Even without the spiritual aspect, community events serve us. When people encounter each other in a safe environment, they will (because we are social creatures) interact, learn about each other, discover differences and negotiate those differences in order to maintain the safe social setting. In that, they increase tolerance, acceptance and understanding. It's hard to hate a person if you're standing in the snow cone line with them. They might believe in things you find distasteful or ridiculous, they might have practices that turn your stomach, but in the setting of community gathering and ritual, you have more in common in that moment than you have to feel conflict over. You both found this particular event meaningful enough to have taken the time and effort to come, you both like snow cones (or have loved ones who love snow cones and you're buying them one) and you are both willing to forego whatever else is happening to stand in line and wait, money in hand. A hundred decisions brought you together, you have that much in common, and so, that much you can trust about each other.

Gently revealed, we can accept most things about each other as individuals. Most of us are not naturally inclined to want to harm others. The vast majority of us wish each other well (in principle at least), are non-violent and prefer harmony to discord. You'd think that would be a recipe for understanding, but it's not. Mainly, I think, because we so avoid discord that we end up not being particularly honest. And that's just another kind of separation.

But if you remove most kinds of interaction, and focus on a central purpose or action, discord becomes a moot point. The possibility of conflict decreases astronomically if people stop talking and start dancing. it decreases even more if everyone is doing the same dance, allowing the myth of individuality to take back seat. If the goal is to all do it the same way, what's there to fight about? As with received forms in poetry, as we adapt our unique personal expression into a general, accepted format, we are no longer burdened with having to distinguish ourselves. Our egos fade away and we are simply moving. Ironically, we often learn an incredible amount about ourselves in those moments, just as otherwise inexpressible ideas may begin to emerge from between the regimented lines of a villanelle or sonnet. But what we learn are not the kinds of things that we'd get annoyed at each other for. We learn about common, human traits; we learn compassion.

So, this is my focus now. As much as I'll work to be a better person, always, and a better taiko player; to run the group more successfully, to reduce hardship and make meaning, I want to be part of creating sacred spaces/times for people to commune without agendas and egos, where the goal is so simple anyone can attain it.
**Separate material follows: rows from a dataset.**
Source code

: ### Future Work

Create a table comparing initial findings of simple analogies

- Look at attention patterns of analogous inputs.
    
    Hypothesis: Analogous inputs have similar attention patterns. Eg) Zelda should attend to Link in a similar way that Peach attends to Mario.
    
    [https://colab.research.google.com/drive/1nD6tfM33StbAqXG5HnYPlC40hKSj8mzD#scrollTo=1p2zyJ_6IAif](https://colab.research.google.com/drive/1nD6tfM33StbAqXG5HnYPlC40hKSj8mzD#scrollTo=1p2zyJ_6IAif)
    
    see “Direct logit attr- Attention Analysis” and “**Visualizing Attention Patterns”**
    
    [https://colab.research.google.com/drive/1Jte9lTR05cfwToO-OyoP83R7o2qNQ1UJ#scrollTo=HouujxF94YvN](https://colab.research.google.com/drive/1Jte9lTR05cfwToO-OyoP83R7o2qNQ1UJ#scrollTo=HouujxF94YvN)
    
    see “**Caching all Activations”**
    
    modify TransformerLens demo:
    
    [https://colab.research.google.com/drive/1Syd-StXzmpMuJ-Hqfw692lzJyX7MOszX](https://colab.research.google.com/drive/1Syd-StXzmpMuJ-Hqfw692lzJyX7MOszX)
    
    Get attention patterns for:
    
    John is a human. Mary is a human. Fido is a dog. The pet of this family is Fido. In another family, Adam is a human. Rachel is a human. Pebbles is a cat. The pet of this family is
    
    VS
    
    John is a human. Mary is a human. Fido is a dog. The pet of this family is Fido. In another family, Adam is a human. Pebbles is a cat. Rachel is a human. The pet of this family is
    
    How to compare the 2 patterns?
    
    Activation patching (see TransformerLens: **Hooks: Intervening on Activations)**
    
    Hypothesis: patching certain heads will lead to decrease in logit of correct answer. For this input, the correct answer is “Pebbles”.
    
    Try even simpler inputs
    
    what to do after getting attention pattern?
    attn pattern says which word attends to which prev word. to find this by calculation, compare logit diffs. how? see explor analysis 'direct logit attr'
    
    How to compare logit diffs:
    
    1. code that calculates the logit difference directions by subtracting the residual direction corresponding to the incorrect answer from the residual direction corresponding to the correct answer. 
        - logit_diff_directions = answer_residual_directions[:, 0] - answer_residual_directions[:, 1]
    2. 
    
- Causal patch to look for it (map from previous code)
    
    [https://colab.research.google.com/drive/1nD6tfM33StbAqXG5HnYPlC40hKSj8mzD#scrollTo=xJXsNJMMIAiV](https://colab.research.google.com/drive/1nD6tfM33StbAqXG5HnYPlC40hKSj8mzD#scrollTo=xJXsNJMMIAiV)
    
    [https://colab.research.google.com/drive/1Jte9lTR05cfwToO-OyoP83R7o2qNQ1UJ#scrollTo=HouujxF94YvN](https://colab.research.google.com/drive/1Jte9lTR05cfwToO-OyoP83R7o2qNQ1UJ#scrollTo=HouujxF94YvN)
That's what things like obon, All Souls Procession, the Asian Pacific Heritage Festival are to me. And Rhythm Industry, the space where the architects of these moments can thrive.

I was thinking about need vs, service, and how, for someone like me, they are more like points on a gradient. It's the Mars in Leo in the House of Servants thing. And I don't see much difference between the giver and receiver. But this is possibly another blog entry.